### Exercise passage

# September Bluefin Tuna out of San Diego…



## DannyNoonan (Mar 24, 2019)

Royal Star 4-day charter…

Just got home after returning from the annual Rhodes charter. Without question the most ridiculous BFT fishing I've ever experienced, and probably the front runner for best San Diego trip of the year (IMO)...

We left a little late Saturday after loading up on really nice sardines. Randy would be running the trip with Blake as 2nd. Jake, Ryan and Mike on deck with Cameron and Alex in the galley. No passports would be necessary this trip - we were sticking to US waters...

Heading west straight into a mixed swell with 15-20 winds. We were told it was going to be sloppy, but "fishable". Arrived early morning as I'm sure our speed was a bit slower than it otherwise would've been, and Randy got to work looking around...

######
### Extracted information

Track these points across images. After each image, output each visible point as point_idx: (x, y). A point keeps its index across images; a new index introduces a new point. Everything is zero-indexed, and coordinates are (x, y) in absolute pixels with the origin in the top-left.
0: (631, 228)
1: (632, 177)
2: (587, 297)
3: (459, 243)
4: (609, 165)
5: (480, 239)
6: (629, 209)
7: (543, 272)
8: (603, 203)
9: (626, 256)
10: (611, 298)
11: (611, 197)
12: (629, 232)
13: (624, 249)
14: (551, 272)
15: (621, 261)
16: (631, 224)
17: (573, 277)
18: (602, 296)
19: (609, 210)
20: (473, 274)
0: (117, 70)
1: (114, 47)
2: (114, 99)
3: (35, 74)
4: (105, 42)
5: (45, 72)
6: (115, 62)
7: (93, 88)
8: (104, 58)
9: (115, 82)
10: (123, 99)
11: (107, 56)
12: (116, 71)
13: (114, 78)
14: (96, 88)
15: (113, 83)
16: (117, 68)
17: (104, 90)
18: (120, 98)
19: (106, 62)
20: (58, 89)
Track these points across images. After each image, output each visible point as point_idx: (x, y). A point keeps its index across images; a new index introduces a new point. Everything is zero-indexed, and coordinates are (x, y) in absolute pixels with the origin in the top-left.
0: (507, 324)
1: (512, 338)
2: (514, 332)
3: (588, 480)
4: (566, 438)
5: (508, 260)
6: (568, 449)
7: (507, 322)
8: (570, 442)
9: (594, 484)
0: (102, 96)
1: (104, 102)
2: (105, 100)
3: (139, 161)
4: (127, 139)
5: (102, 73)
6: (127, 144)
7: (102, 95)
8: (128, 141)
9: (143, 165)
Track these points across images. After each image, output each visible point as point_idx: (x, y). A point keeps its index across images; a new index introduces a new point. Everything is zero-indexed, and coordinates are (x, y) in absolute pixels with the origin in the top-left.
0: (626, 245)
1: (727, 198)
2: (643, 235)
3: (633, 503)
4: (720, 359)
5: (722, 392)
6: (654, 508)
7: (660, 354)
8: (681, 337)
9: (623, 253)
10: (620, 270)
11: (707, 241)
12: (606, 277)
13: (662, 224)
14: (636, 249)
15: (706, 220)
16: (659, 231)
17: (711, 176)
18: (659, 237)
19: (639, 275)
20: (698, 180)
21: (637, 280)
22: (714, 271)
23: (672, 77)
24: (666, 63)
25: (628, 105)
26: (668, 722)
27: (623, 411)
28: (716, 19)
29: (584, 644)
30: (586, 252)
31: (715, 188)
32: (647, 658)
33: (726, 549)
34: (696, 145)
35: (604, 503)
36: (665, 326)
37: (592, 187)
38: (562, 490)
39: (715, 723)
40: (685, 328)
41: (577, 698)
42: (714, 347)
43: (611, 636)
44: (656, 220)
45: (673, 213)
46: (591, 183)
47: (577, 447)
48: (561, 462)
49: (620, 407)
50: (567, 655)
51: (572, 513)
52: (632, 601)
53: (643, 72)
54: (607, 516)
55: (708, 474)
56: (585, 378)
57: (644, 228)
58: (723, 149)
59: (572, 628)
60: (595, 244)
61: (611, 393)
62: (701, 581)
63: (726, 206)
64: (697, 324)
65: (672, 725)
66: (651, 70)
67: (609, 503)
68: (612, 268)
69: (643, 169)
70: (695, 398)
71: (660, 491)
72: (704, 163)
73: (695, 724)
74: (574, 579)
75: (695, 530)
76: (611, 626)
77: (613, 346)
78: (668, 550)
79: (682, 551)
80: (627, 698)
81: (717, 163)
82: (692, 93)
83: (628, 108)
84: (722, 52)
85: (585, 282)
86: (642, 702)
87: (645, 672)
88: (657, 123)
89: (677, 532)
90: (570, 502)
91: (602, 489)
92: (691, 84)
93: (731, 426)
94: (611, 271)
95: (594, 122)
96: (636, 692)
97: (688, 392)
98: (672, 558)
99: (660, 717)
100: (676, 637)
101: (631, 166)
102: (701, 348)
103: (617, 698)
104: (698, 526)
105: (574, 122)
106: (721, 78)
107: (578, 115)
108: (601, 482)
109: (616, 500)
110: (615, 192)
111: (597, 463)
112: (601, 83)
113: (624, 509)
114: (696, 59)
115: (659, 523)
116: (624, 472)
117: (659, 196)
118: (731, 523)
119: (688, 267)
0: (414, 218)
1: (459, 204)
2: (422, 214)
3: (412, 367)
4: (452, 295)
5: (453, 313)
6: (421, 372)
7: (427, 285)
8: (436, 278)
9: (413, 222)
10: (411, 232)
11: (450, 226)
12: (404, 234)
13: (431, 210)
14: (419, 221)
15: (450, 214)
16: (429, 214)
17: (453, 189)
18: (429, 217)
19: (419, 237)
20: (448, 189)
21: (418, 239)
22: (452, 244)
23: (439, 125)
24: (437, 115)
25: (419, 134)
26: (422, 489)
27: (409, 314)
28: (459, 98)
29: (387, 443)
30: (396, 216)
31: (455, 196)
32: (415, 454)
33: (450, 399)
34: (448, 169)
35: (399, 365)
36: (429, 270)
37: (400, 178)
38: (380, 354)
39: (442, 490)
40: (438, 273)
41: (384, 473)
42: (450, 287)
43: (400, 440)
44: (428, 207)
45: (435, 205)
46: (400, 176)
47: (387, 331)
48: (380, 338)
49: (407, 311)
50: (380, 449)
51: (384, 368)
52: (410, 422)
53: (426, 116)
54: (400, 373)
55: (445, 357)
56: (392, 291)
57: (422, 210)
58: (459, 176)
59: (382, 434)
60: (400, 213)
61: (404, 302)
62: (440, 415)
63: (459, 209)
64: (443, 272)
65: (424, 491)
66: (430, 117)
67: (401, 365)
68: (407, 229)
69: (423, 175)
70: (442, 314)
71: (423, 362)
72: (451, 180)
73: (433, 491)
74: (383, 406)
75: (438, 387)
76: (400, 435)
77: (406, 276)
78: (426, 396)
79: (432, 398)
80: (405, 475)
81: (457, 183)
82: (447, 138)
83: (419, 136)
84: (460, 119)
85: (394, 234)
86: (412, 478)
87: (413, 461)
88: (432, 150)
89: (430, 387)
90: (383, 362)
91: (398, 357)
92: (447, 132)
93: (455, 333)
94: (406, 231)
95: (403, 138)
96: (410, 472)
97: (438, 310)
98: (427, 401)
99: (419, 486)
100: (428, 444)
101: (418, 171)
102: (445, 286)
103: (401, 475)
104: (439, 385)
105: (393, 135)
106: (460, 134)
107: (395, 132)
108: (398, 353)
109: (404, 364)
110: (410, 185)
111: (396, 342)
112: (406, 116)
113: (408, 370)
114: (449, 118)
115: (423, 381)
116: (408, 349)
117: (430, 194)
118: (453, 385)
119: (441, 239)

######

■ **Tasks for this exercise**:
**a.** Reproduce the fishing trip report verbatim between "Just got home" and "to US waters...", inclusive.
**b.** Who worked in the galley on the charter described in the fishing trip report?
The lines have no connection to the fishing trip report.

■ **Responses**:
**a.**
Just got home after returning from the annual Rhodes charter. Without question the most ridiculous BFT fishing I've ever experienced, and probably the front runner for best San Diego trip of the year (IMO)...

We left a little late Saturday after loading up on really nice sardines. Randy would be running the trip with Blake as 2nd. Jake, Ryan and Mike on deck with Cameron and Alex in the galley. No passports would be necessary this trip - we were sticking to US waters...

**b.** Cameron and Alex.